Analisis Daya Gabung Daya gabung adalah kemampuan dari suatu tetua galur murni untuk menurunkan sifat-sifat yang diinginkan ke hibrida F1 . Ada dua macam daya gabung yaitu Daya Gabung Umum (DGU) dan Daya Gabung Khusus (DGK). Menurut Falconer (1981) efek DGU dan DGK adalah indikator penting dari nilai potensial
suatu
galur
murni
dalam
kombinasi
hibrida.
Welsh
(1981)
menambahkan bahwa kemampuan berkombinasi umum (DGU) terutama
merupakan hasil dari aksi gen aditif, sedangkan kemampuan berkombinasi spesifik (DGK) merupakan hasil dari gen dominan, epistasis dan aditif. Menurut Griffing (1956) dalam melakukan analisis daya gabung diperlukan tiga set materi genetik yaitu tetua, F1 hasil silangan serta resiprokalnya.
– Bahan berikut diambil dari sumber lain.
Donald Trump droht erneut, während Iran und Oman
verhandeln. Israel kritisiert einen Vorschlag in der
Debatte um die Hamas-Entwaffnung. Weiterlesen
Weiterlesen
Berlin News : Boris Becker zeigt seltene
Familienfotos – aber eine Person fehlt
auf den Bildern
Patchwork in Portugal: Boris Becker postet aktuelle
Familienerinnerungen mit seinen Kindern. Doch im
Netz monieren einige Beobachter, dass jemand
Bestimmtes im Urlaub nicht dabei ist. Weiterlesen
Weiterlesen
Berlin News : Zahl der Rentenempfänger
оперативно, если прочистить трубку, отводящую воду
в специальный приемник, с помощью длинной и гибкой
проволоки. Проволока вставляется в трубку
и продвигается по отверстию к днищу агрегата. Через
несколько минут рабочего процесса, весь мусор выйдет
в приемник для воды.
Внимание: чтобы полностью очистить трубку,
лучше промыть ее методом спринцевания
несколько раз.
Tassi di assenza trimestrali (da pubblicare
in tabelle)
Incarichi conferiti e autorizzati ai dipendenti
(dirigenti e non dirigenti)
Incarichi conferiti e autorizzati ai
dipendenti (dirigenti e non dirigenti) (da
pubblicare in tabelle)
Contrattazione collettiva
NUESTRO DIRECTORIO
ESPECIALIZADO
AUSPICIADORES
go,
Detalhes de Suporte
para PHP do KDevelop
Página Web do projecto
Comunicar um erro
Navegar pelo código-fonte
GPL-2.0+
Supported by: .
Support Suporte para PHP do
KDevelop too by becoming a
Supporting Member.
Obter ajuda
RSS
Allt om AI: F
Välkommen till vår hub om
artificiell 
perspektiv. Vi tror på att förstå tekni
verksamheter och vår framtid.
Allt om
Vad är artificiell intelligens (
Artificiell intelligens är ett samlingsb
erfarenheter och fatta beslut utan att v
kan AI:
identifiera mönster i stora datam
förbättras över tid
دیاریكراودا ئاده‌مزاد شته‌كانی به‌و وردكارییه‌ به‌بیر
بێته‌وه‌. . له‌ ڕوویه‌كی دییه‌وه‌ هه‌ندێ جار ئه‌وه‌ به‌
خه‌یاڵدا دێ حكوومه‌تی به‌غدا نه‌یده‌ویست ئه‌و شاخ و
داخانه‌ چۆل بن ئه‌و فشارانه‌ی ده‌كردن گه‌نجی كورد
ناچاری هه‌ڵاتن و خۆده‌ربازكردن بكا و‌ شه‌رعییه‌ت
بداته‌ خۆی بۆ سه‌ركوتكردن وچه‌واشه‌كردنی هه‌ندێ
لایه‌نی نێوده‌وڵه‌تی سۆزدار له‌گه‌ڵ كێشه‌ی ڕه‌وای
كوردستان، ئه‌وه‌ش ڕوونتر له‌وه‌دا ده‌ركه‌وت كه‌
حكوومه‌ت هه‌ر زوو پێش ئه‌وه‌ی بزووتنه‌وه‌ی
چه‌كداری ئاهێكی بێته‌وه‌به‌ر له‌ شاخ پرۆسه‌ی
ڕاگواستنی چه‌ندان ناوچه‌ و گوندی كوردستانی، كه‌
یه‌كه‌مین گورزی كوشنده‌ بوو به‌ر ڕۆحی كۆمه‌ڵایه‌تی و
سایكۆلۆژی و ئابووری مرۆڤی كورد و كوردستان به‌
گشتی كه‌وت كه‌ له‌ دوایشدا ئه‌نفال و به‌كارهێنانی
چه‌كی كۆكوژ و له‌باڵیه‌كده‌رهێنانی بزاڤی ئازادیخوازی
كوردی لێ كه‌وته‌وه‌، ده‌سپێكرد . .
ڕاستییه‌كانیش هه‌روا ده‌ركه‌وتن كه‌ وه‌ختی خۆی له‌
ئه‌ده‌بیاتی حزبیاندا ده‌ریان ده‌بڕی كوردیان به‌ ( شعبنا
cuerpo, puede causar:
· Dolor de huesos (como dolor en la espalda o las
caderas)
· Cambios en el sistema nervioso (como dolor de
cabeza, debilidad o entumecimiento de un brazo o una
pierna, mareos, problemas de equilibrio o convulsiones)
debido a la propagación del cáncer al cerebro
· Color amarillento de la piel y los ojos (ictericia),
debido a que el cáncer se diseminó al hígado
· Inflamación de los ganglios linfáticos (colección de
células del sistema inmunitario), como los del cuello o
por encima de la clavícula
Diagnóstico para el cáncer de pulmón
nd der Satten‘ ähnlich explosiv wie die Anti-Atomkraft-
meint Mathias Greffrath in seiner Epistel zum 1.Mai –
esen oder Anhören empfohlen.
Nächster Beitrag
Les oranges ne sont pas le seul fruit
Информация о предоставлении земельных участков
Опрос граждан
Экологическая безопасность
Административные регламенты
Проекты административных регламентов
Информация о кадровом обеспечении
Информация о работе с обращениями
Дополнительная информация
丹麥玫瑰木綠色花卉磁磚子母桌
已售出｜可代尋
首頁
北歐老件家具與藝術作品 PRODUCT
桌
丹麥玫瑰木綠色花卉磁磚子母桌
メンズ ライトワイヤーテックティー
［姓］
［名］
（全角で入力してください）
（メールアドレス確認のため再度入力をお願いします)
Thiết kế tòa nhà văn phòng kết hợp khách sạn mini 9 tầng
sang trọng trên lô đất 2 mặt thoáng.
Dengan menggunakan ketiga set materi genetik tersebut, Griffing memberikan empat metode dalam analisis daya gabung yaitu Metode 1 yang melibatkan tetua, F1 hasil silangan serta resiprokalnya, Metode 2 melibatkan tetua dan hanya F1 hasil silangannya saja, Metode 3 melibatkan F1 hasil silangan serta resiprokalnya tanpa tetua dan Metode 4 hanya melibatkan F1 hasil silangan saja. Analisis daya gabung umumnya digunakan dalam program pemuliaan tanaman pangan, misalnya pada padi dan jagung. Pada pepaya, metode ini masih jarang
dilakukan.
Subhadrabandhu
dan
Nontaswatsri
(1997)
mencoba
menggunakan metode ini pada pepaya. Dengan memanfaatkan Metode 1 Model 1 menurut Griffing dan menggunakan tiga kultivar pepaya yaitu Khaek Dam, Eksotika #20 serta Tainung #5 diperoleh informasi bahwa Daya Gabung Umum (DGU) ketiga tetua tersebut berbeda nyata pada ke-14 karakter yang diamati yang meliputi fase vegetatif, fase generatif dan kualitas buah. Efek Daya Gabung Khusus (DGK) juga berbeda nyata pada karakter yang diamati sedangkan efek resiprokal hanya berbeda pada bobot buah yang menggambarkan adanya efek maternal pada karakter tersebut. Program pemuliaan pepaya di Indonesia juga pernah memanfaatkan prosedur analisis daya gabung ini. Balai Pengkajian Teknologi Pertanian Malang pada tahun 1992 melakukan silang dialel resiprokal enam tetua. Kegiatan seleksi dan evaluasi hibrida F1 dilaksanakan pada tahun 1993-1995 di Wajak dan pada tahun 1999 dilepas varietas Sari Rona hasil seleksi nomor aksesi PSLK-03. Varietas Sari Rona adalah inbrida generasi ketiga dari persilangan varietas Meksiko x Dampit (Purnomo, 2001). Hasil penelitian Indriyani (2002) dan Indriyani et al. (2002) yang memanfaatkan Metode 4 menurut Griffing dan menggunakan lima genotipe pepaya yaitu genotipe nomor 99-010, 99-014, 99-015, 99-017 dan 99-020 diperoleh informasi bahwa penduga ragam DGU berbeda nyata pada letak buah pertama, umur panen buah pertama dan hasil, sedangkan penduga ragam DGK
berbeda nyata pada saat perkecambahan, persentase perkecambahan dan umur panen buah pertama. Dari penelitian ini diketahui bahwa genotipe 99-015 merupakan tetua penggabung umum yang baik untuk letak buah pertama, umur panen buah pertama dan hasil, sedangkan genotipe 99-020 merupakan tetua penggabung umum yang baik untuk letak buah pertama dan hasil. Hasil penelitian Subhadrabandhu dan Nontaswatsri (1997) menunjukkan bahwa pada karakter umur berbunga, tinggi letak bunga pertama, diameter batang saat berbunga pertama, jumlah node dari permukaan tanah sampai letak buah pertama, bobot buah, panjang buah, diameter bauh, persentase rongga buah, kekerasan buah, tebal buah dan padatan total terlarut dipengaruhi oleh ragam aditif. Hasil ini sejalan dengan hasil penelitian Indriyani (2002) dan Indriyani et al. (2002) yang menunjukkan bahwa karakter umur panen buah pertama, letak buah pertama dan hasil dipengaruhi oleh ragam aditif. Nilai ragam aditif yang tinggi artinya nilai persilangan dapat diduga berdasarkan fenotipe induknya tanpa harus menguji keturunan untuk menentukan induk yang diinginkan. Masny et al. (2005) menambahkan jika hal ini terjadi maka tetua yang diinginkan dapat ditentukan dengan melihat DGU- nya.